As regards the statute of limitations, the Supreme Court ruled that there had been obstacles to the exercising by the victims of their right to sue before 2000. During the period of 1945-1965, Seoul and Tokyo severed diplomatic relations. The 1965 treaty and many Japanese laws had since blocked the victims from filing damages claim.

The 2012 ruling by the Supreme Court was followed by a series of verdict by lower courts of finding guilty of the Japanese"war criminal"enterprises. The high court in Seoul ordered the Japanese firms, including Nippon Steel, in July 2013 to pay 100 million won per victim in damages, which served as the basis for the 100- billion-won suit filed on Tuesday.

The forced labor victims'association plans to file another damages claim suit in the United States to seize the US assets of the Japanese companies, if it wins the class-action lawsuit in South Korea. In the US, the Kohn, Swift & Graft, which won the 7. 5-billion-dollar damages claim case for the Holocaust victims from the Nazi Germany, will help the South Korean victims sue the Japanese enterprises.

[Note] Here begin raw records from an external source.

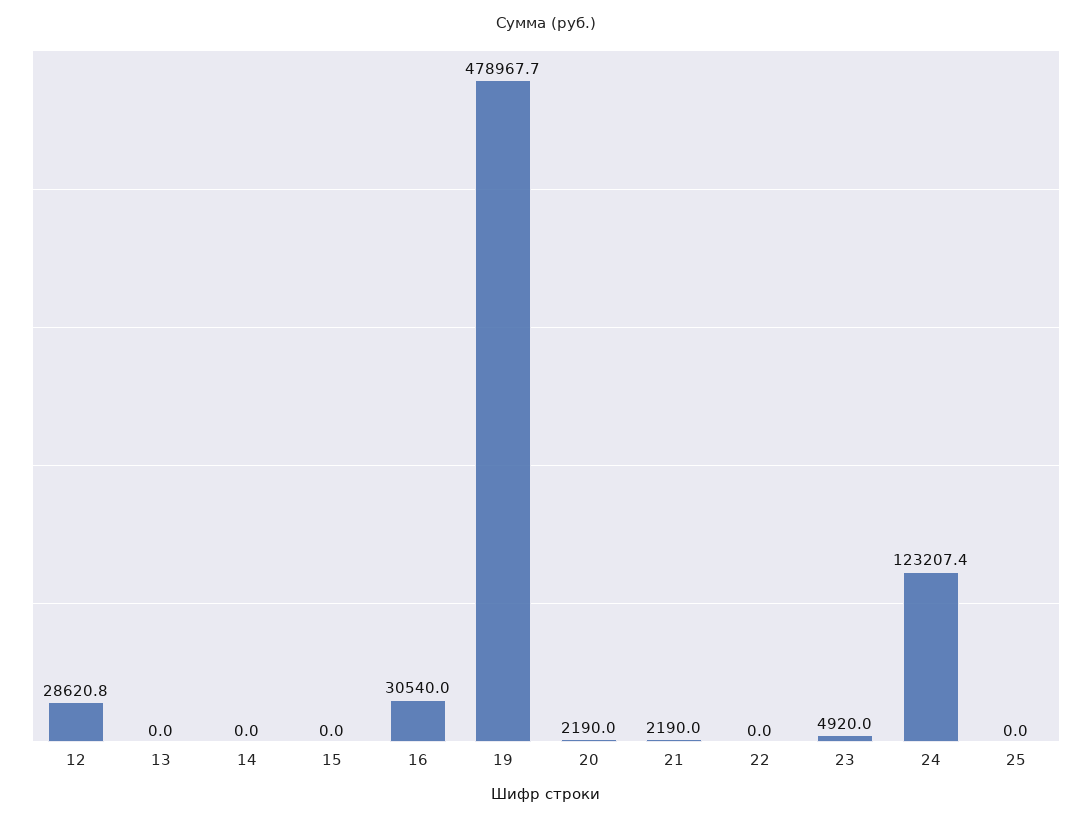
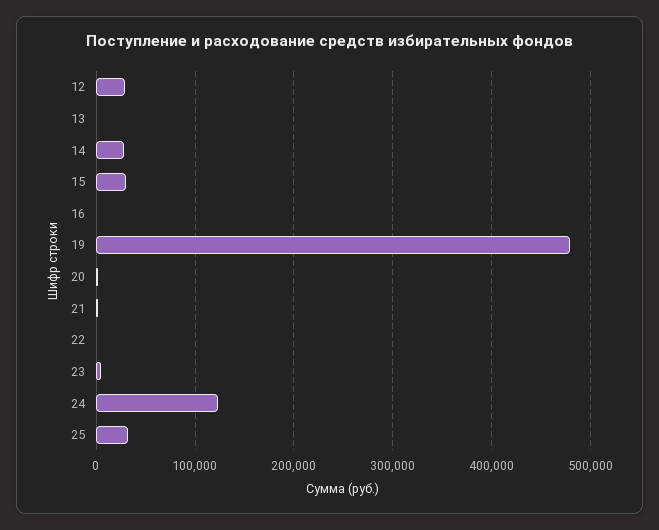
  {
    "12": 28620.8,
    "13": 0,
-   "14": 0,
+   "14": 30000,
-   "15": 0,
+   "15": 30000,
-   "16": 30540,
+   "16": 0,
    "19": 478967.7,
    "20": 2190,
    "21": 2190,
    "22": 0,
    "23": 4920,
    "24": 123207.4,
-   "25": 0
+   "25": 30000
  }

The association also plans to recruit the second, and third, group of plaintiffs to file for additional damages claims for tens of thousands of the forced labor victims who haven't heard of the class-action move.

According to Chang Duk-hwan, the association's secretary general, millions of Koreans were coerced into working for thousands of Japanese firms to produce military supplies during Japan's colonial rule of the Korean Peninsula from 1910 to 1945.

Those victims performed dangerous tasks without being paid, suffering from hard labor, hunger and even beating. Most of the" war criminal"enterprises disappeared after the end of World War II, but some 60 companies are in operation, including Nippon Steel and Mitsubishi Heavy Industries.